The governing rule is the motor third-party liability inclusion: the insurer indemnifies the policyholder against a third party's claim for property damage caused through use of the insured vehicle.
A candidate reasoning that follows the IRAC structure:
Issue — does the third-party liability cover apply to the damage to the parked car?
Rule — cover applies where, through use of the insured vehicle, a third party's property is damaged and a liability claim is asserted against the policyholder.
Application — the policyholder was using the vehicle (pulling into a parking bay) and struck a third party's parked car, denting the tailgate and cracking the rear light; the owner is now asserting a repair claim of about €1,200. All three conditions — vehicle in use, third-party property damage, liability claim — are satisfied.

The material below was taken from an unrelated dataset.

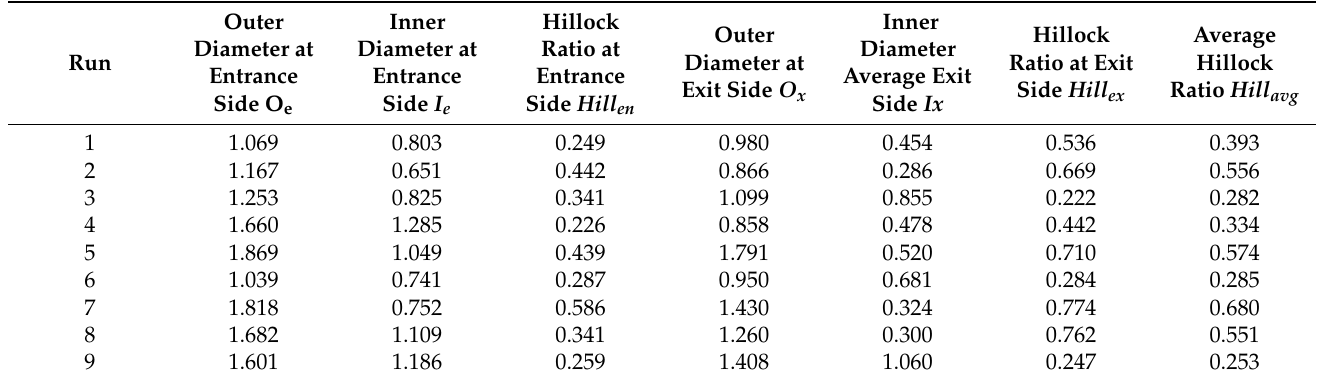
Table A2. Measured data and quality calculation results for average Hillock ratio.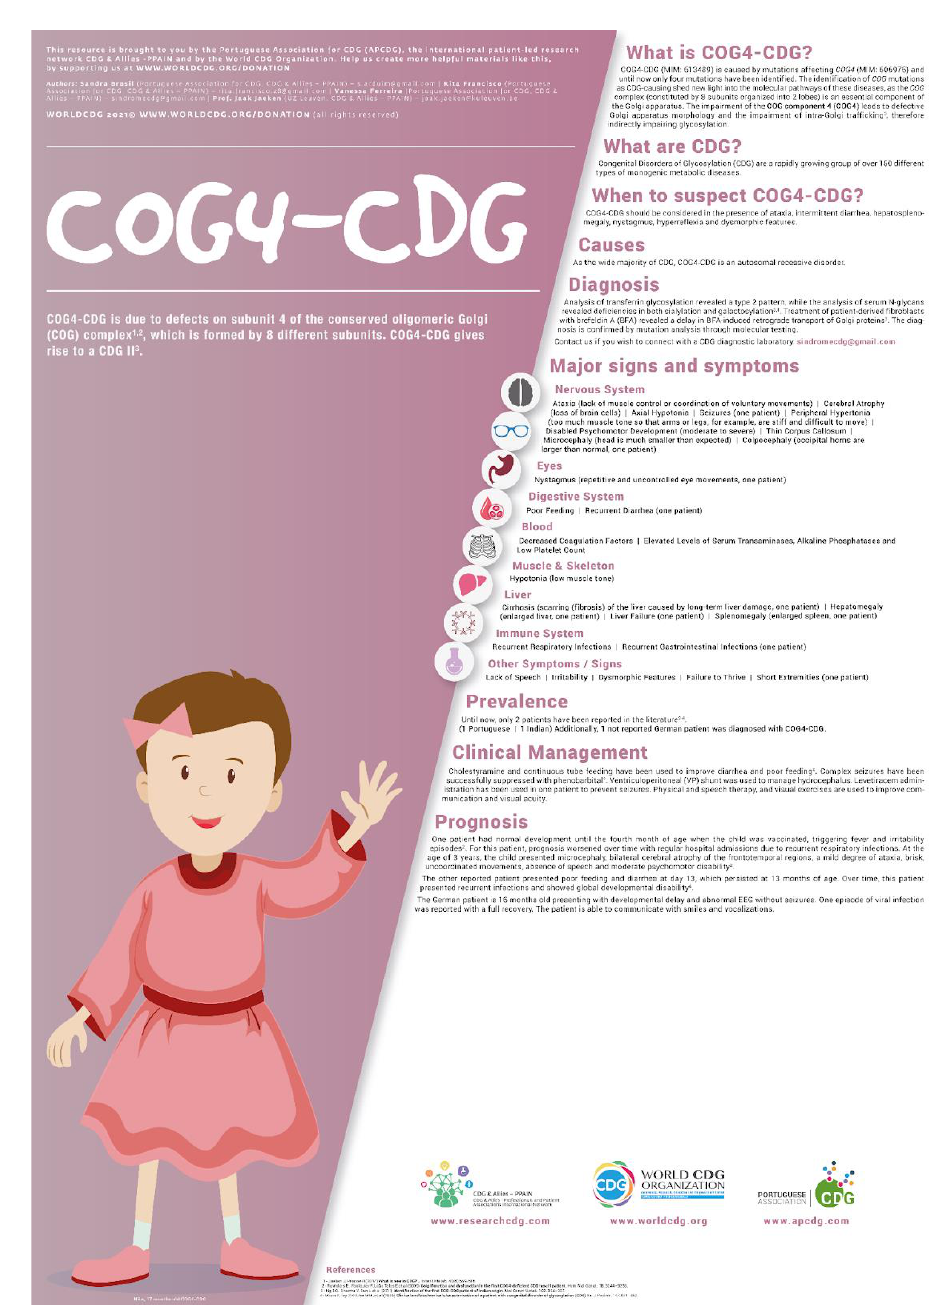
Figure 6. Example of an infographic dedicated to COG4 -CDG. To consult the overall infographics already available check at https://worldcdg.org/ (accessed on 22 November 2022).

Conclusion — the claim is covered under the third-party liability provision.
How the Judge Scores It
The reasoning lands on the right verdict and even walks the Application step properly — but it slips on two details. The driver was reversing out of the bay, not pulling into it, and the repair claim was about €1,400, not €1,200. Neither slip changes the outcome, yet each is an error, and correctness is all-or-nothing: one error sinks it. Once correctness is 0, analysis_case is forced to "incorrect" and analysis derives to 0 no matter how cleanly the reasoning was structured. The judge returns:
verdict = JudgeVerdict(
rule_misstatement=0,
fact_misstatement=1, # says "pulling into" — the driver was reversing out
incorrect_outcome=0, # the verdict ("covered") is still right
logic_error=0,
arithmetic_error=1, # cites €1,200 — the claim was about €1,400
analysis_case="incorrect",
error_types=["fact_misstatement", "arithmetic_error"],
missing_inferences=[],
brief_justification=(
"Reaches the correct outcome, but misstates the manoeuvre and the "
"claimed repair amount; both count as errors under correctness."
),
)
verdict.correctness # -> 0 (two error flags are set)
verdict.analysis # -> 0 (correctness is 0, so analysis_case is forced to "incorrect")
This is exactly the failure a bare label would hide: the system got the answer right while getting the case wrong. Fix the two slips and the same reasoning scores correctness 1 and — because the Application step is intact — analysis 1. And note what the model never gets to do: it reports the atomic signals, but the roll-up to correctness and analysis is computed, so it can't accidentally call a two-error reasoning "correct."